Prezydent Gdańska Paweł Adamowicz zamieścił na twitterze wyrazy ubolewania z powodu wczorajszej napaści, oświadczając jednocześnie, że w zarządzanym przez niego mieście nie ma miejsca dla takich aktów nienawiści.
Dziś około 18.00 do synagogi we Wrzeszczu wrzucono przez okno kamień! Jestem zbulwersowany tą informacją – tym bardziej, że incydent miał miejsce podczas modlitw kończących Jom Kipur. W mieście wolności i solidarności nie powinno dochodzić do takich zdarzeń!
— Paweł Adamowicz (@AdamowiczPawel) September 19, 2018
Wczoraj na miejsce incydentu przybyła policja, zjawił się też prokurator. Na razie nie stwierdzili jednoznacznie antysemickiego charakteru ataku. Badają sprawę. Jednak funkcjonowanie polskiego wymiaru sprawiedliwości, coraz bardziej podległego politycznej woli partii rządzącej, nie napawa optymizmem w kwestii ścigania przestępstw z nienawiści. Dwa i pół roku sprawowania władzy przez Prawo i Sprawiedliwość to również okres narastającego w Polsce i coraz bardziej otwartego antysemityzmu.

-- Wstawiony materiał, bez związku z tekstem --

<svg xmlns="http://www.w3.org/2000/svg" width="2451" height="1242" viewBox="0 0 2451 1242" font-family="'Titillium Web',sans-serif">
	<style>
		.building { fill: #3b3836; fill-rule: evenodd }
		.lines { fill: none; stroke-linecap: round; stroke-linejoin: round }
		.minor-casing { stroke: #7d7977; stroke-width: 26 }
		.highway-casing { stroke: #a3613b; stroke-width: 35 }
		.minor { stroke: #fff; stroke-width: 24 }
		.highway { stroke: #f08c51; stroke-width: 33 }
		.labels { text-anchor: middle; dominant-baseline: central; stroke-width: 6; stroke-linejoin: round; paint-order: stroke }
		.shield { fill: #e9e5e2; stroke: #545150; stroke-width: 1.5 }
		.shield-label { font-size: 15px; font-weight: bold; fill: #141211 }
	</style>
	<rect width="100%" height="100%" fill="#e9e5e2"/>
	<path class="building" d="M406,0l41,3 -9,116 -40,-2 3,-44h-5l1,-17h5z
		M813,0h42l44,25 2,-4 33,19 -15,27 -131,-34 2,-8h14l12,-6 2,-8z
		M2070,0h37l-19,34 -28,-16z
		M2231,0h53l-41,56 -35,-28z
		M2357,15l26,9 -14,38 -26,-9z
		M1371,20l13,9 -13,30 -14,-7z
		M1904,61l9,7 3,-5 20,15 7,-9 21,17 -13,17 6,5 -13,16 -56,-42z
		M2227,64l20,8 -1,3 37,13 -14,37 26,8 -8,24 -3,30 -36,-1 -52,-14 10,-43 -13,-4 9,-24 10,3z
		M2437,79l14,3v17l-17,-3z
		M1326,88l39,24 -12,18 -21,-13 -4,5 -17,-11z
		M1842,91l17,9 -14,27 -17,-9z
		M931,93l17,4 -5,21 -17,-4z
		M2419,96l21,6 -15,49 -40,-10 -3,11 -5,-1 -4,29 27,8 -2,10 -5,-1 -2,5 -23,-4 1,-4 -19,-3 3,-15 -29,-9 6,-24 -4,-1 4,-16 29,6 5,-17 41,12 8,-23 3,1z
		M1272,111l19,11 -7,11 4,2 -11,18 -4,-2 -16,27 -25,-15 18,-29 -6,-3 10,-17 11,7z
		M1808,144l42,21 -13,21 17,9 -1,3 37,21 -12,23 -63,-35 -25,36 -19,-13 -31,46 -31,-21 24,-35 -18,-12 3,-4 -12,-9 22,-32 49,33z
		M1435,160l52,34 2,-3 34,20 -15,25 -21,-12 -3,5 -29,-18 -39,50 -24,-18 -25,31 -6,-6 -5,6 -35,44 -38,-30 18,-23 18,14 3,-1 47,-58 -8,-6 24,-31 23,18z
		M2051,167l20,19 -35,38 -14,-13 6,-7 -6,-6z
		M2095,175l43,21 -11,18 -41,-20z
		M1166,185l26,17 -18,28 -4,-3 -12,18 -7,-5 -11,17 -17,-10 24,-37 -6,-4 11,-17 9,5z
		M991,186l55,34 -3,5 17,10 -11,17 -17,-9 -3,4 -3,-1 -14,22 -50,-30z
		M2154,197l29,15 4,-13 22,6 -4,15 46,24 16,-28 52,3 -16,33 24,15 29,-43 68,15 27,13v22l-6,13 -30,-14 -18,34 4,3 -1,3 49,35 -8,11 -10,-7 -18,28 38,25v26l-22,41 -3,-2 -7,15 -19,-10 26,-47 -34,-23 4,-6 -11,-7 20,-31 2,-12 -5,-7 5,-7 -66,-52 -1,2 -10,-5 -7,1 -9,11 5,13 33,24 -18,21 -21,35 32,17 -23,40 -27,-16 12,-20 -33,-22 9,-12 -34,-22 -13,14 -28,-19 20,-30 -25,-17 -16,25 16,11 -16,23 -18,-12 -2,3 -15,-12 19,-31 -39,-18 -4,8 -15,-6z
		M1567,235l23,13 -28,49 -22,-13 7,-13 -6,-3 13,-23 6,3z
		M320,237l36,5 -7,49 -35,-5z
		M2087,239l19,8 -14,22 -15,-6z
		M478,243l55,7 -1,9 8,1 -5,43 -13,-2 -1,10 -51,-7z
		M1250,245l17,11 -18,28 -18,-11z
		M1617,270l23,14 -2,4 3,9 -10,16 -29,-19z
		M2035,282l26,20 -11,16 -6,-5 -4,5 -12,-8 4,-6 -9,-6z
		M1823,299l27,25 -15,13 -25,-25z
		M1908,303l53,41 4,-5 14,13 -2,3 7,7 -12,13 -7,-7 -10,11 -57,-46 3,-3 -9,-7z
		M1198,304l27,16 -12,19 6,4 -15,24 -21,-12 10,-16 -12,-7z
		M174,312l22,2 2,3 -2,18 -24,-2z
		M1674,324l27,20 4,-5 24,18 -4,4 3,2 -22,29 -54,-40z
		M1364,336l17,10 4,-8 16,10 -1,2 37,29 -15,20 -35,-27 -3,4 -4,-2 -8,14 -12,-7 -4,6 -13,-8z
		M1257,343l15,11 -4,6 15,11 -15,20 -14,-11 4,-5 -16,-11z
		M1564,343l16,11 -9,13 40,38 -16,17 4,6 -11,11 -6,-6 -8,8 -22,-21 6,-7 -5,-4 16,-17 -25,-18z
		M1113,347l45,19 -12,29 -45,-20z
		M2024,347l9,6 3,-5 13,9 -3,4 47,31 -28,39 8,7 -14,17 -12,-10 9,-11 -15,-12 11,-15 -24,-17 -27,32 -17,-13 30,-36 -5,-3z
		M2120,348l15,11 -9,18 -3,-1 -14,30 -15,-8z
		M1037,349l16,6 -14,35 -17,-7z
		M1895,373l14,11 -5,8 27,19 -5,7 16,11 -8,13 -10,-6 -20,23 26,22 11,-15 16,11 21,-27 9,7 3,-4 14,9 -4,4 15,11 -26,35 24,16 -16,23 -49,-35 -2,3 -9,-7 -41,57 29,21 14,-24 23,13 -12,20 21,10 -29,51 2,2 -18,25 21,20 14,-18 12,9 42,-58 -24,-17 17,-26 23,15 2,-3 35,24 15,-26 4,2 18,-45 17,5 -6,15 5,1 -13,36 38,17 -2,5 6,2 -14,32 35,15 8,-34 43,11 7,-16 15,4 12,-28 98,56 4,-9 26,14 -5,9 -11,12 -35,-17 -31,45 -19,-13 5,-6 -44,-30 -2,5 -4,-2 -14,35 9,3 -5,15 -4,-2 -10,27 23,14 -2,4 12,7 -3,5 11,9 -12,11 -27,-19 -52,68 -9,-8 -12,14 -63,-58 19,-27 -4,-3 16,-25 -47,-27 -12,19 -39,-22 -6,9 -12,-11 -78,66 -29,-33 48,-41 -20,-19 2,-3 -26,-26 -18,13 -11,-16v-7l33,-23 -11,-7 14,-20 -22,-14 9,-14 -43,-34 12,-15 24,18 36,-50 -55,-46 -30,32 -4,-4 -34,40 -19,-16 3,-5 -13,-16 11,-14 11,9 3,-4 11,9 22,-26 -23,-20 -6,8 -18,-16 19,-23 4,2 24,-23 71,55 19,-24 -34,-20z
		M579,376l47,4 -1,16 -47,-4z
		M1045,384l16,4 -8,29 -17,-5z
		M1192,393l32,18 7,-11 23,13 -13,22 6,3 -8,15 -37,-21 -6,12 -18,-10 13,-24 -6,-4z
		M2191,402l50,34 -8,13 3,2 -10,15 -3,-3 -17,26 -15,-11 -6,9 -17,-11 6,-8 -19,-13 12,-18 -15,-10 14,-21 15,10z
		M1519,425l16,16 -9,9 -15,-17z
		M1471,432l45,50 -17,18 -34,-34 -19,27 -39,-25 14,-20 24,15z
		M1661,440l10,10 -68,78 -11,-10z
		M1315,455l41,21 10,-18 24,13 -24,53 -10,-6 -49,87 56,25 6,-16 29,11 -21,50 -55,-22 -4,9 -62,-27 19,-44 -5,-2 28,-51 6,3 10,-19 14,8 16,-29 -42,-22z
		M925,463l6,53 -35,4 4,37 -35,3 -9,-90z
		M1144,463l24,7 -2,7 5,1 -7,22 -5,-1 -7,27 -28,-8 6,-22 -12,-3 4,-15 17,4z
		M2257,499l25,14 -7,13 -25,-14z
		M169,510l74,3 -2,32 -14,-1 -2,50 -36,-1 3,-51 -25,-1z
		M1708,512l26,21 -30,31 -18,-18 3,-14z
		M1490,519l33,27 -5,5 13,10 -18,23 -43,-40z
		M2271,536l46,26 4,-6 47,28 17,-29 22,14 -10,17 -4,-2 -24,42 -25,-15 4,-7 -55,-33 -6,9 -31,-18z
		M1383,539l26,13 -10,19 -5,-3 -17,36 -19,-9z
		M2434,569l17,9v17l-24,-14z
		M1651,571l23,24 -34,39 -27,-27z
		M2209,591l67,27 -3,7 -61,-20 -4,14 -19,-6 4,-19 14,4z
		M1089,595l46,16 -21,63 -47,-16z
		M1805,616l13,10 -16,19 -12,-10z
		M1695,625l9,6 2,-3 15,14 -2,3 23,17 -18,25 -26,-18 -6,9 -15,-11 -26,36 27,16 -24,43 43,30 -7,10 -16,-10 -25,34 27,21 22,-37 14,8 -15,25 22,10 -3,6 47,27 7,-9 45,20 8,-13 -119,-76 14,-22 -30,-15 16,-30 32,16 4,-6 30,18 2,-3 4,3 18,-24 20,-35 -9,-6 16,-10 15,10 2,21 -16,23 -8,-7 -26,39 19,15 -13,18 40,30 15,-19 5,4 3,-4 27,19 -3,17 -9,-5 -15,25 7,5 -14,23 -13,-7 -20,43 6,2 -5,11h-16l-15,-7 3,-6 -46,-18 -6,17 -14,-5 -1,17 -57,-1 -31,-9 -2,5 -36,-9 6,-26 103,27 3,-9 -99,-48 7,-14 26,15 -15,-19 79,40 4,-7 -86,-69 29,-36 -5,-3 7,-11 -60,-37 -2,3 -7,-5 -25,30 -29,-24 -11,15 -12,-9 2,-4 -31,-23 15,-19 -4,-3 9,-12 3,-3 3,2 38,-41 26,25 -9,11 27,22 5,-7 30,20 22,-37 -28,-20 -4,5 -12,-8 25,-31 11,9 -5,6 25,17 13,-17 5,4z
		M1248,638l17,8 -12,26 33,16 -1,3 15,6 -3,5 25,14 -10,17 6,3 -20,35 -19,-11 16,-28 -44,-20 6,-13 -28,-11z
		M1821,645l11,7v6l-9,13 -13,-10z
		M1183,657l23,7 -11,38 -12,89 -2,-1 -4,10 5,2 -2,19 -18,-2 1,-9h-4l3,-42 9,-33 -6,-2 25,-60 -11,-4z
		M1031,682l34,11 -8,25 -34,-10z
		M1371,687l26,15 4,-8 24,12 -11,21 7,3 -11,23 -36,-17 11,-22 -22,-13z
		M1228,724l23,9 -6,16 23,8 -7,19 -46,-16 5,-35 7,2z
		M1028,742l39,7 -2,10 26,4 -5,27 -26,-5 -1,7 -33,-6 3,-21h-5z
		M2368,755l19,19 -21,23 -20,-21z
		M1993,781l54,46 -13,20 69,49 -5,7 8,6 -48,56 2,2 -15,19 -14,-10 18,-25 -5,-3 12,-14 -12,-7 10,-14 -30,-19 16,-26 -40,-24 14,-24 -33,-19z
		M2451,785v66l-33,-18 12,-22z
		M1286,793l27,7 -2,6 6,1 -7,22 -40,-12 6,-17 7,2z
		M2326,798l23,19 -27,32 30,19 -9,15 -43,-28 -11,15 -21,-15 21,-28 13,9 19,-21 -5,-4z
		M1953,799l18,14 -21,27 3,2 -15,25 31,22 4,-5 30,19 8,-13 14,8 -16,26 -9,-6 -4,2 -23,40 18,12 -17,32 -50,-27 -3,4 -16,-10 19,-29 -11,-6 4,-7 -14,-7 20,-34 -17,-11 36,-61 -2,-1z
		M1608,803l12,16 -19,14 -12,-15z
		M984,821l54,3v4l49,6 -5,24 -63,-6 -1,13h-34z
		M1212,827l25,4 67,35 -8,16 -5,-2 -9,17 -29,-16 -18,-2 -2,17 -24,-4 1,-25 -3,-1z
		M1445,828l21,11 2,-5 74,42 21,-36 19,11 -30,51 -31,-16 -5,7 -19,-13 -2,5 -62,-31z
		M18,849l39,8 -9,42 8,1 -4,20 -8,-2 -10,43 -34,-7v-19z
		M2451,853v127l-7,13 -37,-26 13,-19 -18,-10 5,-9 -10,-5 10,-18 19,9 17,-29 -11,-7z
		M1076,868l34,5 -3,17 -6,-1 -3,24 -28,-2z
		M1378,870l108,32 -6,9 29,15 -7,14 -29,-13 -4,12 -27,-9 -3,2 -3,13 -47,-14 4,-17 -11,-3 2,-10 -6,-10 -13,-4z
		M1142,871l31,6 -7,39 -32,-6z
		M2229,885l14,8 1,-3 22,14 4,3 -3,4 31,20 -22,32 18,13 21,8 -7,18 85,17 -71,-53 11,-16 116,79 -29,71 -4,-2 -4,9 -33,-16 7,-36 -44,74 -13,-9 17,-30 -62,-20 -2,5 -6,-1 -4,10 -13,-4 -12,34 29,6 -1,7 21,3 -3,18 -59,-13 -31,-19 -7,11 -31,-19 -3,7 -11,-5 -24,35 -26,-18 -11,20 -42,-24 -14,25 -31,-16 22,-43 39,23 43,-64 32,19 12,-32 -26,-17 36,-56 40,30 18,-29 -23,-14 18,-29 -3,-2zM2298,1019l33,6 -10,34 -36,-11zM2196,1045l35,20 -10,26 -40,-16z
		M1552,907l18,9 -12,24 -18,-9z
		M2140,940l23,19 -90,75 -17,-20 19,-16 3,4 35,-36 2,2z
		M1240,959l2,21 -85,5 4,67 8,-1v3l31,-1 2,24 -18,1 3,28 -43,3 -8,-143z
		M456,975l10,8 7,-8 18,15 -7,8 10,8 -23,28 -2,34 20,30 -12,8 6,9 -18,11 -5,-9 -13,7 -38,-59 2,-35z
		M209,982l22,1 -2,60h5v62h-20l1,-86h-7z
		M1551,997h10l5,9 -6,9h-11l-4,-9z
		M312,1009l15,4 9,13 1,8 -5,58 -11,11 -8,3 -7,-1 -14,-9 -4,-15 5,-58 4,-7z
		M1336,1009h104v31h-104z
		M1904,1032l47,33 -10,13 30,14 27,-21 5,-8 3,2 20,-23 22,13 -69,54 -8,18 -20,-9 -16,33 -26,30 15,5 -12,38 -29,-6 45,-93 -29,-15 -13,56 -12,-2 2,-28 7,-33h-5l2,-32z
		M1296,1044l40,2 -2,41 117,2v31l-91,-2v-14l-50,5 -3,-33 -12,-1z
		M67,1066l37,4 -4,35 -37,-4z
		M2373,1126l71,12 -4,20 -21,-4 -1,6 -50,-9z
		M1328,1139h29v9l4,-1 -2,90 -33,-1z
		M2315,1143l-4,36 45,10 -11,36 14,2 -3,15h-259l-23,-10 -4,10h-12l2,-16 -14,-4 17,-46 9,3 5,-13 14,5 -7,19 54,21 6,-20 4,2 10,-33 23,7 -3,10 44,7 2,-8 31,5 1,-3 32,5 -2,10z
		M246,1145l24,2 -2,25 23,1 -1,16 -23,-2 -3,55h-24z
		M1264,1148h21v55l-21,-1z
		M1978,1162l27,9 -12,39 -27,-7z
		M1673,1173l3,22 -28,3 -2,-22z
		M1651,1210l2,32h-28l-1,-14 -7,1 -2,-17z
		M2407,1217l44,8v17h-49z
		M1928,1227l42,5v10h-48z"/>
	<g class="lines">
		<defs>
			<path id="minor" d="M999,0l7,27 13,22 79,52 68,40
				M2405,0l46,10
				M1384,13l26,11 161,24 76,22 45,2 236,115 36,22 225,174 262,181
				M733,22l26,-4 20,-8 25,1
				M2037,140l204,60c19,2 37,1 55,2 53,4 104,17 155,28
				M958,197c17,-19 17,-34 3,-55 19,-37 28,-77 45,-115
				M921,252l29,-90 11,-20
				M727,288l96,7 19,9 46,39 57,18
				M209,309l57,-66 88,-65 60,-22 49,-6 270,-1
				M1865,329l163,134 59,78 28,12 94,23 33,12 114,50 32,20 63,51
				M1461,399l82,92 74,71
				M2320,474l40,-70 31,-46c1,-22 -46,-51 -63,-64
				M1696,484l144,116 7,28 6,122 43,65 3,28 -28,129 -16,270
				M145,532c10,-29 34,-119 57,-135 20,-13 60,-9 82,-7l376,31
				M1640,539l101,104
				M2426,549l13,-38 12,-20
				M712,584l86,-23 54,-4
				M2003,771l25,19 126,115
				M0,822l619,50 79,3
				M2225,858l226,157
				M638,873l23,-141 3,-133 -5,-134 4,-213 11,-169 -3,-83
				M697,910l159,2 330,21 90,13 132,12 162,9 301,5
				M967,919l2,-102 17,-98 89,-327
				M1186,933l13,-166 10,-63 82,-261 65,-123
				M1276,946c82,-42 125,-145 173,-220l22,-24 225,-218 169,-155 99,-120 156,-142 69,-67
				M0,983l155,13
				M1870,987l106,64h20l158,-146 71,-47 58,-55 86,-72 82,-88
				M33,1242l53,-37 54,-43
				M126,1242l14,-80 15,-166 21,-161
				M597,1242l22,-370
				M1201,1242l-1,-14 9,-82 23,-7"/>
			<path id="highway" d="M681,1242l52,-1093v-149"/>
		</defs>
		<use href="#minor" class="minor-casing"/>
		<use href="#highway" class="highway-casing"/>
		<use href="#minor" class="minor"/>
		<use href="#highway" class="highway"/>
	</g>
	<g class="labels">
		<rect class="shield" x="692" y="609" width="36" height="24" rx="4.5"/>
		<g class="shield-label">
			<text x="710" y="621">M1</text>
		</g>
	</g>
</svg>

W głoszeniu nienawistnych haseł pod adresem Żydów przoduje Jacek Międlar, nacjonalista, były ksiądz katolicki, autor książki “Moja walka”, nawiązującej tytułem do słynnego dzieła Adolfa Hitlera, osoba mająca w kraju pełną swobodę działalności publicznej. Na publiczne formułowanie komentarzy antysemickich pozwala sobie czołowy prawicowy publicysta Rafał Ziemkiewicz. W Warszawie miejsce na liście wyborczej PiS miejsce otrzymał Michał Szpądrowski, były członek sztabu wyborczego kandydata tej partii na prezydenta stolicy Patryka Jakiego. Wcześniej Szpądrowski “zasłynął” komentarzem w mediach społecznościowych, że gości z Tel Awiwu lądujących na lotnisku Chopina chętnie powitałby “serią z kałasznikowa”.
Jak widzimy, pełne przyzwolenie władz na mowę nienawiści, prowadzi zgodnie ze swoja odwieczną logiką do fizycznych ataków.